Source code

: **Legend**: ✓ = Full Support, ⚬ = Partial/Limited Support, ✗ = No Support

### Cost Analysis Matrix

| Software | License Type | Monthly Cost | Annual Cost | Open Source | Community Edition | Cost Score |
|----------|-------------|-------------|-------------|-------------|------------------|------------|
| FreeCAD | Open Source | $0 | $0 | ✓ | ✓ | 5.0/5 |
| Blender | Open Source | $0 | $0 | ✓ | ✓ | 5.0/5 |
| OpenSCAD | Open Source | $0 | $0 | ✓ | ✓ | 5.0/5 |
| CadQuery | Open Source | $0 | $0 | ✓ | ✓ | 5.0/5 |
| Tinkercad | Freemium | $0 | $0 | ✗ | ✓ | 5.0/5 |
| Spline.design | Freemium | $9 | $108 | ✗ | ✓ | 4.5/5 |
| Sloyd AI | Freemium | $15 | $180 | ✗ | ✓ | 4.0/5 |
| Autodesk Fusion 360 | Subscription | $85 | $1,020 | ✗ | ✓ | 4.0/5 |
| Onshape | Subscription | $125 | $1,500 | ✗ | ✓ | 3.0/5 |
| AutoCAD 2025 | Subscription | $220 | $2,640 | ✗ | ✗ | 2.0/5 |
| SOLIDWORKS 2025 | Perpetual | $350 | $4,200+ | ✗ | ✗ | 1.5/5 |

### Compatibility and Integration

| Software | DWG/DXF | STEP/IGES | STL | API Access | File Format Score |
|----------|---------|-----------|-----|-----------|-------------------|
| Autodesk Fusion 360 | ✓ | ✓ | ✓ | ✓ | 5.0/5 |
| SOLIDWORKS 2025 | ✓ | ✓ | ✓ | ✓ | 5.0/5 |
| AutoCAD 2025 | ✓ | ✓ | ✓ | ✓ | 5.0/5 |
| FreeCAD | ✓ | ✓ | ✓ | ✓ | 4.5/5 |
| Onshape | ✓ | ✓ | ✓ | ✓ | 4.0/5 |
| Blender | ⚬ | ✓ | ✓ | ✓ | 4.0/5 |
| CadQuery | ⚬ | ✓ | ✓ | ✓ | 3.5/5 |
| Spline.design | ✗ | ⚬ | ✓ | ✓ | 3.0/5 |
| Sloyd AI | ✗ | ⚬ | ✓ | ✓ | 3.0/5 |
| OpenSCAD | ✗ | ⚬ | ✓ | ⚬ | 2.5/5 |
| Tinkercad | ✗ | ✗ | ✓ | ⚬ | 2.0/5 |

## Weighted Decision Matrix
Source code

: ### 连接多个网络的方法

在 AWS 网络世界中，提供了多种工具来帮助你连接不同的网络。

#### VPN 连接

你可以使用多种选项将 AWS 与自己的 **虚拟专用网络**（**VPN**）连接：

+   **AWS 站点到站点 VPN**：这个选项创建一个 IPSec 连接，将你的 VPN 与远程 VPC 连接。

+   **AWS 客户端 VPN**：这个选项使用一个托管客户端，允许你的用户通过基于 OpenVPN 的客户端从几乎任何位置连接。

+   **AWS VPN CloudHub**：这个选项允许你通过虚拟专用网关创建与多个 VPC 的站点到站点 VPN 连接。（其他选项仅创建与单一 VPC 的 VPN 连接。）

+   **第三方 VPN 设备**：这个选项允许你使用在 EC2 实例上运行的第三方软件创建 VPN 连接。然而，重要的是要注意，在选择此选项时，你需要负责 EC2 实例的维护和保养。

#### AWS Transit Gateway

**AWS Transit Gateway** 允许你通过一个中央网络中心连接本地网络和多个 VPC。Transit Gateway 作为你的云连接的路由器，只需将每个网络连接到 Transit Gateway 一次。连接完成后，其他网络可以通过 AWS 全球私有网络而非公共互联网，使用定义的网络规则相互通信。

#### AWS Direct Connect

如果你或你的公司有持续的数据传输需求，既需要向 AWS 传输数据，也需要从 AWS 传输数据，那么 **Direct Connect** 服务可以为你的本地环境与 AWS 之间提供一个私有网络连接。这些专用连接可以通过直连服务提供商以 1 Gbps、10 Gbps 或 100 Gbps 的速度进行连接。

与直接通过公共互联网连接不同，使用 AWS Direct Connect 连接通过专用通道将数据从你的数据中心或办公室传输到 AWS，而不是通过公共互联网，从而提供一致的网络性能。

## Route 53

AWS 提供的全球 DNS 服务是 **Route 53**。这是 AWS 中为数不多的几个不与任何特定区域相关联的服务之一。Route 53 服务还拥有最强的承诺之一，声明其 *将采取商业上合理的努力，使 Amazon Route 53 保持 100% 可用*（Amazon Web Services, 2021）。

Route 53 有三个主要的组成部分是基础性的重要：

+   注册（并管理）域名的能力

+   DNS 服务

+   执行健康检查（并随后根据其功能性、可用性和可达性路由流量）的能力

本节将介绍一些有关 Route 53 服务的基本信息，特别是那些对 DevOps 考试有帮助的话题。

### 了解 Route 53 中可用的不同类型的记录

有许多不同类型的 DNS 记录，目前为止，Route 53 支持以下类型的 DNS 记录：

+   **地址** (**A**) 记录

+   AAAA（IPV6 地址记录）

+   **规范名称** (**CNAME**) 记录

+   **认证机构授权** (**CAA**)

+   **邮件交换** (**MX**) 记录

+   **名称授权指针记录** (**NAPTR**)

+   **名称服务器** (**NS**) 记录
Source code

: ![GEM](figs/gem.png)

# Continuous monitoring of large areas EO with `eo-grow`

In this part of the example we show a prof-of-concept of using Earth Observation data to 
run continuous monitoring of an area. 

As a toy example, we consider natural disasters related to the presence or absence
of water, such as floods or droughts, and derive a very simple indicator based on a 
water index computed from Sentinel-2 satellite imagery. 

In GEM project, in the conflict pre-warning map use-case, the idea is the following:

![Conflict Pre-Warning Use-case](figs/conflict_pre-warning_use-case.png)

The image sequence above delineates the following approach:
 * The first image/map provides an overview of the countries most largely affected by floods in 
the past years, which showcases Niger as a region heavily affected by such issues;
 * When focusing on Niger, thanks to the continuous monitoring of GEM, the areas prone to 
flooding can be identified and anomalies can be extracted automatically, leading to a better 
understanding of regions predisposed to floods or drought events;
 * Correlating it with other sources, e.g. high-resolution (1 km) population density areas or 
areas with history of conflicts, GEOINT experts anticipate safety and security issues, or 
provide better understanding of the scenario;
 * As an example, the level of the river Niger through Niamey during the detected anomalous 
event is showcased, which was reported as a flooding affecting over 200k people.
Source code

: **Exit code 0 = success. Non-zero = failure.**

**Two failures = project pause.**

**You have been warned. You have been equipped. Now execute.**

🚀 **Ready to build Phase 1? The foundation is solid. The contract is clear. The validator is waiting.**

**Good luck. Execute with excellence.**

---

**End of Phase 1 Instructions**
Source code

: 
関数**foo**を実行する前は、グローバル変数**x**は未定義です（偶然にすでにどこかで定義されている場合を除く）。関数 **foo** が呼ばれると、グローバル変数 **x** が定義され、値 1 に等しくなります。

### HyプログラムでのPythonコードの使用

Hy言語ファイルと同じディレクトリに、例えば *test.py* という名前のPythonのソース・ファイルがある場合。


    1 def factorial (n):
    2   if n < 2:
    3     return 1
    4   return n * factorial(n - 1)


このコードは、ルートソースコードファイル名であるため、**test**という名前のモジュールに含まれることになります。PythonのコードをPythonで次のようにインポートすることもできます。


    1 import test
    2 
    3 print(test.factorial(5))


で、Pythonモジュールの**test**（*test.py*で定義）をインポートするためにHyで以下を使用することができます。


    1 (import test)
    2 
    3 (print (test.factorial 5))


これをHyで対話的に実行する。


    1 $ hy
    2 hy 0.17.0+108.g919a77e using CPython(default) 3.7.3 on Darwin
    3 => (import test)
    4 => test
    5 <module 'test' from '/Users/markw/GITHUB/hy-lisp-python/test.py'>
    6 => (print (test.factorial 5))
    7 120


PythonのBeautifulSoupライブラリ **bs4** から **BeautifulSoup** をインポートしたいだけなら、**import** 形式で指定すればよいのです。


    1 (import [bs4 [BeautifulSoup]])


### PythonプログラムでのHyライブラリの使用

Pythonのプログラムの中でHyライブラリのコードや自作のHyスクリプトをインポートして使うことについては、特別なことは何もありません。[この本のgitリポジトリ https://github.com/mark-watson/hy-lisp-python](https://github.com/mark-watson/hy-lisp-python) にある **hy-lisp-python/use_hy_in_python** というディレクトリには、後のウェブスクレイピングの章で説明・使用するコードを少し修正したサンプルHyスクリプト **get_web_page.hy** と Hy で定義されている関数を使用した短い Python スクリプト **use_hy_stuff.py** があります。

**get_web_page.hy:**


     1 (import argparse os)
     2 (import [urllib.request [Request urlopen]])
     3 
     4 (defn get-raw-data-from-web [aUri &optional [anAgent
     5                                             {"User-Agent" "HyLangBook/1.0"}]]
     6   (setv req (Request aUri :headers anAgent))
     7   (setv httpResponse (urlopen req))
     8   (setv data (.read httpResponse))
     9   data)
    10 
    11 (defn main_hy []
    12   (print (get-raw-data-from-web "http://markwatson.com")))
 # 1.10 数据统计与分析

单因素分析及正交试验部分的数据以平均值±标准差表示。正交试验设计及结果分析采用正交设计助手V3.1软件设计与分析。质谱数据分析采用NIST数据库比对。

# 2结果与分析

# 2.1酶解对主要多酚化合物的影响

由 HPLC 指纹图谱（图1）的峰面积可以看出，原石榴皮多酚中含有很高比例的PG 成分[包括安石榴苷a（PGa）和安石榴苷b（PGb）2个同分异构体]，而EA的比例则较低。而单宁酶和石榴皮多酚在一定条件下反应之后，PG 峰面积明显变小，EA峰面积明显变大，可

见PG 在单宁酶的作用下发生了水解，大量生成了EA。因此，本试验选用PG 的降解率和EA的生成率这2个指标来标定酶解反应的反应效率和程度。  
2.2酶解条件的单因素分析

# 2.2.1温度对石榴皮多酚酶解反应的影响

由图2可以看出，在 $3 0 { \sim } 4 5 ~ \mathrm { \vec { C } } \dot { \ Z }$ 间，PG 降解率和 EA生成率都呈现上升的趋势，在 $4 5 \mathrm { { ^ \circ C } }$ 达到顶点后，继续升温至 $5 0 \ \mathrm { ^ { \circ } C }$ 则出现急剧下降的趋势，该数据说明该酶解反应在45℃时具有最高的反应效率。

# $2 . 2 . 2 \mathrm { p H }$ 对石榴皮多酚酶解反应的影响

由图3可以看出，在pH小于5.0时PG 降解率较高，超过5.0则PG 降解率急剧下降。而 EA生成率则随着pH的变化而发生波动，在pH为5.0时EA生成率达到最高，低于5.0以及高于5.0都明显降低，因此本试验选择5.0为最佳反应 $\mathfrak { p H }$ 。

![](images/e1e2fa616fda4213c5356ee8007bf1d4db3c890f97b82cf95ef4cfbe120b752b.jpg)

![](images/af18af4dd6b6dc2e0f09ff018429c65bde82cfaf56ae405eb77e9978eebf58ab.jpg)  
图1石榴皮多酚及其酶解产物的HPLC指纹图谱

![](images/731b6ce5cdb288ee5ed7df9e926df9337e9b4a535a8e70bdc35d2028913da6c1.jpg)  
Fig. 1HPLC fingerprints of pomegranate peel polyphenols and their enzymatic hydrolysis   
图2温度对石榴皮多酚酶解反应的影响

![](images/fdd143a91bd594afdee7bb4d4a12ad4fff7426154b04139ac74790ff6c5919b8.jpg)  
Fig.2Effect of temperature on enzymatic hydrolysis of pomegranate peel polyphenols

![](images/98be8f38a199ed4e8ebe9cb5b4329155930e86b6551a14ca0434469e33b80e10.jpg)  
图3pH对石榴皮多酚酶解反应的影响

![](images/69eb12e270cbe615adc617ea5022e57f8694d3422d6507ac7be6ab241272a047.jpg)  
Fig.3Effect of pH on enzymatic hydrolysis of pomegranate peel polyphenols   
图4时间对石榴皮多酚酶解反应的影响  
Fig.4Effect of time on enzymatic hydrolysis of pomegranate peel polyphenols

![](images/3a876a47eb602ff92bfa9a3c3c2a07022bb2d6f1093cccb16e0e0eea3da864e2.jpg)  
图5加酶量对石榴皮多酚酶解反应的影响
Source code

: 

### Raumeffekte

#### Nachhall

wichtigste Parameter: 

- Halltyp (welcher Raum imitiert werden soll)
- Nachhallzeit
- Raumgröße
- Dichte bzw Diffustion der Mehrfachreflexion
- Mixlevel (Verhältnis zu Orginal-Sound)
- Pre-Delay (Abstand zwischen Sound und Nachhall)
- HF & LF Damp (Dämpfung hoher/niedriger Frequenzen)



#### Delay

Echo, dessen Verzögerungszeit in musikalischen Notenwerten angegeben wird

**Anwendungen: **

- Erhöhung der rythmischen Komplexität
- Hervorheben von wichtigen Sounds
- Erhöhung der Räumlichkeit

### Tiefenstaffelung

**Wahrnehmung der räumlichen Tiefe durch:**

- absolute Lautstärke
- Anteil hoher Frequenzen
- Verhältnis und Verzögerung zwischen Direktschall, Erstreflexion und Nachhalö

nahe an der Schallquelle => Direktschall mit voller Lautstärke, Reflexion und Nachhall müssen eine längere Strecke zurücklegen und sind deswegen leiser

EXERCISE INSTRUCTIONS
For this exercise, output exactly the lines above from the line with "在 AWS 网络世界中，提供了多种工具来帮助你连接不同的网络。" to the line with "The image sequence", counting both, and leave out the rest.

EXERCISE RESPONSE
在 AWS 网络世界中，提供了多种工具来帮助你连接不同的网络。

#### VPN 连接

你可以使用多种选项将 AWS 与自己的 **虚拟专用网络**（**VPN**）连接：

+   **AWS 站点到站点 VPN**：这个选项创建一个 IPSec 连接，将你的 VPN 与远程 VPC 连接。

+   **AWS 客户端 VPN**：这个选项使用一个托管客户端，允许你的用户通过基于 OpenVPN 的客户端从几乎任何位置连接。

+   **AWS VPN CloudHub**：这个选项允许你通过虚拟专用网关创建与多个 VPC 的站点到站点 VPN 连接。（其他选项仅创建与单一 VPC 的 VPN 连接。）

+   **第三方 VPN 设备**：这个选项允许你使用在 EC2 实例上运行的第三方软件创建 VPN 连接。然而，重要的是要注意，在选择此选项时，你需要负责 EC2 实例的维护和保养。

#### AWS Transit Gateway

**AWS Transit Gateway** 允许你通过一个中央网络中心连接本地网络和多个 VPC。Transit Gateway 作为你的云连接的路由器，只需将每个网络连接到 Transit Gateway 一次。连接完成后，其他网络可以通过 AWS 全球私有网络而非公共互联网，使用定义的网络规则相互通信。

#### AWS Direct Connect

如果你或你的公司有持续的数据传输需求，既需要向 AWS 传输数据，也需要从 AWS 传输数据，那么 **Direct Connect** 服务可以为你的本地环境与 AWS 之间提供一个私有网络连接。这些专用连接可以通过直连服务提供商以 1 Gbps、10 Gbps 或 100 Gbps 的速度进行连接。

与直接通过公共互联网连接不同，使用 AWS Direct Connect 连接通过专用通道将数据从你的数据中心或办公室传输到 AWS，而不是通过公共互联网，从而提供一致的网络性能。

## Route 53

AWS 提供的全球 DNS 服务是 **Route 53**。这是 AWS 中为数不多的几个不与任何特定区域相关联的服务之一。Route 53 服务还拥有最强的承诺之一，声明其 *将采取商业上合理的努力，使 Amazon Route 53 保持 100% 可用*（Amazon Web Services, 2021）。

Route 53 有三个主要的组成部分是基础性的重要：

+   注册（并管理）域名的能力

+   DNS 服务

+   执行健康检查（并随后根据其功能性、可用性和可达性路由流量）的能力

本节将介绍一些有关 Route 53 服务的基本信息，特别是那些对 DevOps 考试有帮助的话题。

### 了解 Route 53 中可用的不同类型的记录

有许多不同类型的 DNS 记录，目前为止，Route 53 支持以下类型的 DNS 记录：

+   **地址** (**A**) 记录

+   AAAA（IPV6 地址记录）

+   **规范名称** (**CNAME**) 记录

+   **认证机构授权** (**CAA**)

+   **邮件交换** (**MX**) 记录

+   **名称授权指针记录** (**NAPTR**)

+   **名称服务器** (**NS**) 记录
Source code

: ![GEM](figs/gem.png)

# Continuous monitoring of large areas EO with `eo-grow`

In this part of the example we show a prof-of-concept of using Earth Observation data to 
run continuous monitoring of an area. 

As a toy example, we consider natural disasters related to the presence or absence
of water, such as floods or droughts, and derive a very simple indicator based on a 
water index computed from Sentinel-2 satellite imagery. 

In GEM project, in the conflict pre-warning map use-case, the idea is the following:

![Conflict Pre-Warning Use-case](figs/conflict_pre-warning_use-case.png)

The image sequence above delineates the following approach:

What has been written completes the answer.